Maybe if you try feeding a bit of grain during the shooting times? I'm sure she'll get used to the noise eventually, but food can be a great tool to get them over the hump. Of course, right now she may be too scared even to eat. But if you offer food she might start being interested over the next few days. Good luck!


----------



## Texas.girl (Dec 20, 2011)

Thanks for the advice. Thankfully the place is really quiet right now as everyone went home. But it being a 3 day weekend, the neighbor was out here shooting a lot. Maybe next time he returns and I hear gun shots I will take a pocket full of treats and see if she will take any from me. I just hate it that she gets so scared, especially right now as she is so big and should be kidding sometime within the next few weeks.


----------



## stinky (Jun 6, 2009)

You can't wait until the guy shows up and starts blasting away to work on your goat. You need to start working on your goat before he gets there. 

Find a book, at the library, that talks about breaking a gun-shy dog and try the same. Basically, while they are eating, you start w/a cap-gun...good food w/a slight noise and then start getting loader as time goes on.


----------



## Bob Jones (Aug 21, 2009)

Most of the suggestions use desensitizing techniques. Another approach is to train her to react in a certain way to being startled.

If the goat is small enough to hold on your lap hold her while the gun is shot and comfort her. If she is too big, then keep her on a lead and when the gun is shot, pull her in and comfort her. The idea is to teach her to come to you when she is started or scared.

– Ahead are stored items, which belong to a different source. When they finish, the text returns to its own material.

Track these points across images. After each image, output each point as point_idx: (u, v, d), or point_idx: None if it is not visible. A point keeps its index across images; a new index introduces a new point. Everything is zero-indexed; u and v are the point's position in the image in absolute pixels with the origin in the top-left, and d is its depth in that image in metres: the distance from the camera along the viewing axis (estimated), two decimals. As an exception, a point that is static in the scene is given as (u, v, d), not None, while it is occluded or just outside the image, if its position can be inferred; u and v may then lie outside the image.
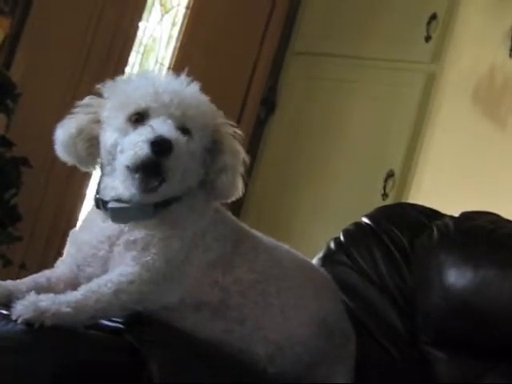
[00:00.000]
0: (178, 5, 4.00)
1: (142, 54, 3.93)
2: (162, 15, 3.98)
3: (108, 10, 3.51)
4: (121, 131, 1.51)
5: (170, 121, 1.49)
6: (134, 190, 1.48)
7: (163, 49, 3.97)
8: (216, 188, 1.57)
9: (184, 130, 1.51)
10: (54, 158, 1.61)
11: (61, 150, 1.57)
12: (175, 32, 3.97)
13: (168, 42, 3.97)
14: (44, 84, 3.34)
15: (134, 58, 3.84)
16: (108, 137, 1.53)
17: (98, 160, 1.58)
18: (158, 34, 3.98)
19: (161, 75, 1.58)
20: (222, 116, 1.61)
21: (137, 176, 1.46)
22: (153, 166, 1.45)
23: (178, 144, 1.46)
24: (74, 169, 1.66)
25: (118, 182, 1.51)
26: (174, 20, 3.99)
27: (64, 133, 1.56)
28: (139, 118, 1.50)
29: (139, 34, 3.79)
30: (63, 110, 1.62)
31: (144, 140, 1.45)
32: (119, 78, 1.61)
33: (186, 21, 3.96)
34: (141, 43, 3.89)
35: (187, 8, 3.98)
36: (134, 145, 1.46)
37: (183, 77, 1.56)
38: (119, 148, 1.50)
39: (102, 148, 1.55)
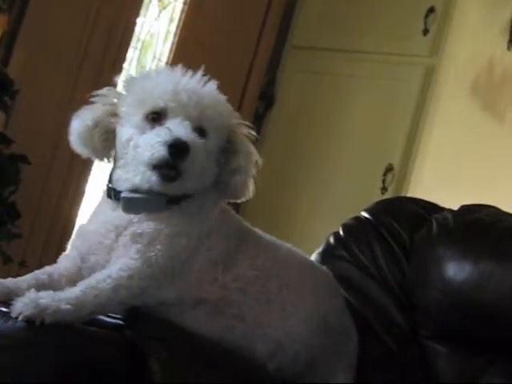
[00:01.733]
0: (176, 0, 3.99)
1: (140, 50, 3.93)
2: (160, 11, 3.97)
3: (105, 5, 3.50)
4: (138, 128, 1.52)
5: (187, 122, 1.49)
6: (153, 180, 1.48)
7: (161, 44, 3.97)
8: (228, 188, 1.59)
9: (201, 130, 1.52)
10: (53, 155, 1.61)
11: (76, 142, 1.57)
12: (173, 27, 3.97)
13: (166, 38, 3.97)
14: (42, 80, 3.34)
15: (131, 54, 3.84)
16: (125, 132, 1.54)
17: (112, 152, 1.59)
18: (156, 29, 3.97)
19: (179, 73, 1.57)
20: (238, 116, 1.62)
21: (154, 171, 1.47)
22: (169, 167, 1.47)
23: (194, 146, 1.47)
24: (72, 165, 1.66)
25: (133, 175, 1.52)
26: (171, 15, 3.98)
27: (80, 124, 1.56)
28: (157, 117, 1.51)
29: (137, 29, 3.79)
30: (61, 106, 1.62)
31: (161, 142, 1.46)
32: (138, 73, 1.61)
33: (183, 16, 3.95)
34: (138, 39, 3.89)
35: (184, 3, 3.97)
36: (151, 145, 1.47)
37: (200, 75, 1.57)
38: (133, 143, 1.51)
39: (117, 142, 1.56)
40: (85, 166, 3.34)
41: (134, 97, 1.55)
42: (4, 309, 1.38)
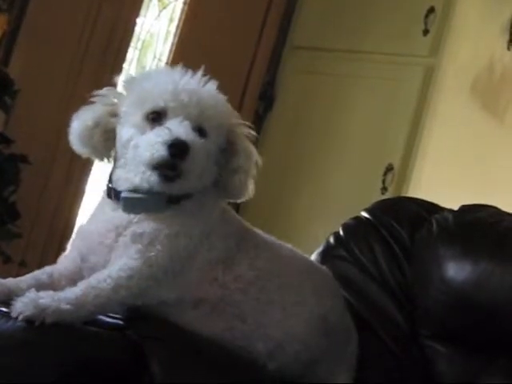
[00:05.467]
0: (176, 0, 3.99)
1: (140, 50, 3.93)
2: (160, 11, 3.97)
3: (105, 5, 3.50)
4: (138, 128, 1.52)
5: (187, 122, 1.49)
6: (153, 180, 1.48)
7: (161, 44, 3.97)
8: (228, 188, 1.59)
9: (200, 130, 1.52)
10: (53, 155, 1.62)
11: (76, 142, 1.58)
12: (173, 27, 3.97)
13: (166, 38, 3.97)
14: (42, 80, 3.34)
15: (131, 54, 3.84)
16: (125, 132, 1.53)
17: (112, 152, 1.59)
18: (156, 29, 3.97)
19: (179, 72, 1.57)
20: (238, 116, 1.62)
21: (154, 171, 1.47)
22: (169, 167, 1.47)
23: (194, 146, 1.47)
24: (73, 165, 1.66)
25: (133, 175, 1.51)
26: (171, 15, 3.99)
27: (80, 124, 1.56)
28: (157, 117, 1.51)
29: (137, 29, 3.79)
30: (61, 106, 1.62)
31: (161, 142, 1.46)
32: (138, 73, 1.61)
33: (183, 16, 3.95)
34: (138, 39, 3.89)
35: (185, 3, 3.97)
36: (151, 146, 1.47)
37: (200, 74, 1.57)
38: (133, 143, 1.51)
39: (117, 142, 1.56)
40: (85, 166, 3.34)
41: (134, 97, 1.55)
42: (4, 309, 1.38)
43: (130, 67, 3.82)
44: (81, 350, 1.39)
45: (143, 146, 1.48)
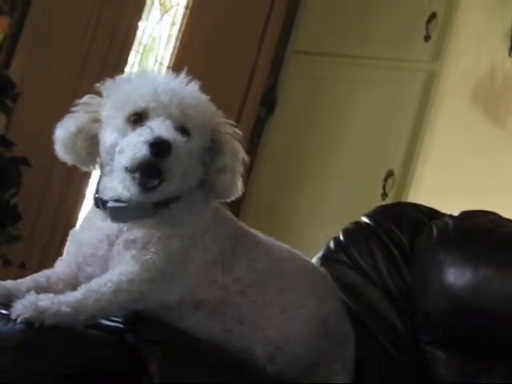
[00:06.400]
0: (178, 4, 4.00)
1: (142, 54, 3.94)
2: (162, 15, 3.98)
3: (107, 9, 3.51)
4: (120, 131, 1.51)
5: (168, 121, 1.49)
6: (133, 189, 1.47)
7: (163, 48, 3.98)
8: (216, 188, 1.58)
9: (183, 129, 1.51)
10: (54, 158, 1.61)
11: (60, 150, 1.57)
12: (174, 31, 3.98)
13: (167, 42, 3.98)
14: (43, 83, 3.34)
15: (133, 58, 3.85)
16: (107, 137, 1.53)
17: (98, 159, 1.58)
18: (158, 33, 3.98)
19: (160, 74, 1.57)
20: (222, 115, 1.61)
21: (136, 176, 1.46)
22: (152, 167, 1.46)
23: (176, 145, 1.46)
24: (73, 168, 1.66)
25: (117, 183, 1.51)
26: (173, 19, 4.00)
27: (63, 132, 1.56)
28: (138, 119, 1.50)
29: (138, 33, 3.80)
30: (63, 109, 1.62)
31: (143, 141, 1.45)
32: (118, 77, 1.61)
33: (185, 20, 3.96)
34: (140, 43, 3.90)
35: (186, 7, 3.98)
36: (133, 146, 1.46)
37: (182, 76, 1.56)
38: (118, 148, 1.50)
39: (101, 148, 1.55)
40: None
41: (114, 100, 1.54)
42: (3, 311, 1.38)
43: (131, 71, 3.83)
44: (80, 352, 1.39)
45: (125, 147, 1.47)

This is how I trained my goats with dogs. I want them to come to me rather than run all over the countryside. I managed three at a time which was humorous sometimes but they learned to face the dog together as we all fended it off. Now a couple of them will even approach a dog to fight back.

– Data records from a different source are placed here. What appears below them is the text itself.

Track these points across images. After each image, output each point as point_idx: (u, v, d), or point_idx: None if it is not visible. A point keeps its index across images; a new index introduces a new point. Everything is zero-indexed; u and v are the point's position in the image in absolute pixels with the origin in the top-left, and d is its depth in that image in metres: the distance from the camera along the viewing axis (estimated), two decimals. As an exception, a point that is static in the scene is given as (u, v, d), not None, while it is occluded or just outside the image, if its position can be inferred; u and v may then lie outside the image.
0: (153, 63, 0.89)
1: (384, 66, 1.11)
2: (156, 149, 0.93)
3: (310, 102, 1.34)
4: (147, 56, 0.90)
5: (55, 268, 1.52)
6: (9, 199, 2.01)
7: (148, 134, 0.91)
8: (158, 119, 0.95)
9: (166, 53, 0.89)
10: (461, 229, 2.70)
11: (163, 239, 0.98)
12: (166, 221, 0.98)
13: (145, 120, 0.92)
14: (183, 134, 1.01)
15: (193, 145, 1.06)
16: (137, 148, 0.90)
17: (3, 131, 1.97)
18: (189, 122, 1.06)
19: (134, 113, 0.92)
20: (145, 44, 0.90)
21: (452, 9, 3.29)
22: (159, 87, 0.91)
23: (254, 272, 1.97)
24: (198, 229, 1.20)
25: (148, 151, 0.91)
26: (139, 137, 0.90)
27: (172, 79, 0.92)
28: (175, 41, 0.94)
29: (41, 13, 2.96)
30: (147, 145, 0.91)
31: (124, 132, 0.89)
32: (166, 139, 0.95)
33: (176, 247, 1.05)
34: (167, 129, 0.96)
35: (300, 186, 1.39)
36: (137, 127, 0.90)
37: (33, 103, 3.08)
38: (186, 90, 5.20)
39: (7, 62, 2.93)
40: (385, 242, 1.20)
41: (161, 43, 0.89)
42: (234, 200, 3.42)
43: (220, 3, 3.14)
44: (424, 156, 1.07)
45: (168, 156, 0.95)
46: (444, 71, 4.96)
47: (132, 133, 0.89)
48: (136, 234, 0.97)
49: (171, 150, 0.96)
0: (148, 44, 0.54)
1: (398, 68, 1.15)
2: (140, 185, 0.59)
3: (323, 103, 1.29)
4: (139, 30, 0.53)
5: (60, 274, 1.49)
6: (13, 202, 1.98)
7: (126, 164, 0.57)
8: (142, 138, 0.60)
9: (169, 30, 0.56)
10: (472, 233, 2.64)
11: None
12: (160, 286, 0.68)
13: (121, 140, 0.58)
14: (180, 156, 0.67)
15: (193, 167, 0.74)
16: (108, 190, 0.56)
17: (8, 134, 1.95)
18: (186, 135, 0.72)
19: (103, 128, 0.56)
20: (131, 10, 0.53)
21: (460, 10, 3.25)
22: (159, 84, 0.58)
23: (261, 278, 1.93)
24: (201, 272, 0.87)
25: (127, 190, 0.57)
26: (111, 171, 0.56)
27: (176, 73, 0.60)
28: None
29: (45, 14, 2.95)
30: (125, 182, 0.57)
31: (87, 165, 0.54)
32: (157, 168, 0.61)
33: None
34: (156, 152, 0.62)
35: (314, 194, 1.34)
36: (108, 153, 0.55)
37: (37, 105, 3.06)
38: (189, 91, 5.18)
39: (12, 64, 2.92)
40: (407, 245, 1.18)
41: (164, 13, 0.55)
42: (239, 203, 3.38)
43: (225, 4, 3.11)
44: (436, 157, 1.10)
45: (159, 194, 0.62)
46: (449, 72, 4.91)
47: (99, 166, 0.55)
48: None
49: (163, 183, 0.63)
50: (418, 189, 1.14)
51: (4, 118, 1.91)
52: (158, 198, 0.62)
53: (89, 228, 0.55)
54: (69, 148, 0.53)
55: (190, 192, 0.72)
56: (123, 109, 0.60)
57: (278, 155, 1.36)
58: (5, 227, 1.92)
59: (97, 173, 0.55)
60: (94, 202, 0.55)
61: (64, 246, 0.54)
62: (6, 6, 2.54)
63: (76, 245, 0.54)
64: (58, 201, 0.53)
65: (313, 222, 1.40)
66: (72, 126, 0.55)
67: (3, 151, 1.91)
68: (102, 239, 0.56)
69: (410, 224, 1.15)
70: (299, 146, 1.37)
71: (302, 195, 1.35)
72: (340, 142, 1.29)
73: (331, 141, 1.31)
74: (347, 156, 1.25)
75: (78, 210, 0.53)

So you can't let her escape and run away. You have to be able to control her when she is startled. 

After she has learned this behavior then you can desensitize her. It is a good thing when they seek you out for protection... unless, of course, they are closely followed by a bear or wolves ... ;-)

Oh, and hiking in the dark helps this kind of bond as well. They are naturally skittish at night and will clump up around you to feel safe.


----------



## Texas.girl (Dec 20, 2011)

The problem I have with working with Lawn Mower right now to desensitize her is that she is very pregnant. She has already started bagging up. Not sure when the due date is but I am guessing late Feb./early March. I don't want to do anything that might harm her kids, so I want to wait tell the kids are at least a few weeks old. I would hate for her to get so scared she miscarries.

Lawn Mower is not a pack goat but she is close to me. She just walked past the house one day (Nov. 2011), possibly having been born the previous spring. For many months she was my only goat. I think the previous owner just dumped her out here. Anyway, she will come up to me and loves to be scratched, though right now she is not that fond of being touched. Hopefully that neighbor who is closest won't be out here tell Spring Break now that deer season is over with, though he appeared to be building a blind or something this past weekend. It is a pretty far drive for him to get here and he has a family to think about. So maybe he will stay home for the next month and Lawn Mower can live in peace tell she kids.

[attachment=0:s56m0ydv]035.JPG[/attachment:s56m0ydv]


----------



## Nanno (Aug 30, 2009)

She's cute! What a sweetie. I think you can rest easy that a bit of fright won't scare her into miscarrying. Miscarrying would probably only be caused by something as dramatic as being run by dogs, for example. I think as long as she's contained where she can't run in panic, just being frightened shouldn't cause her to miscarry all by itself.


----------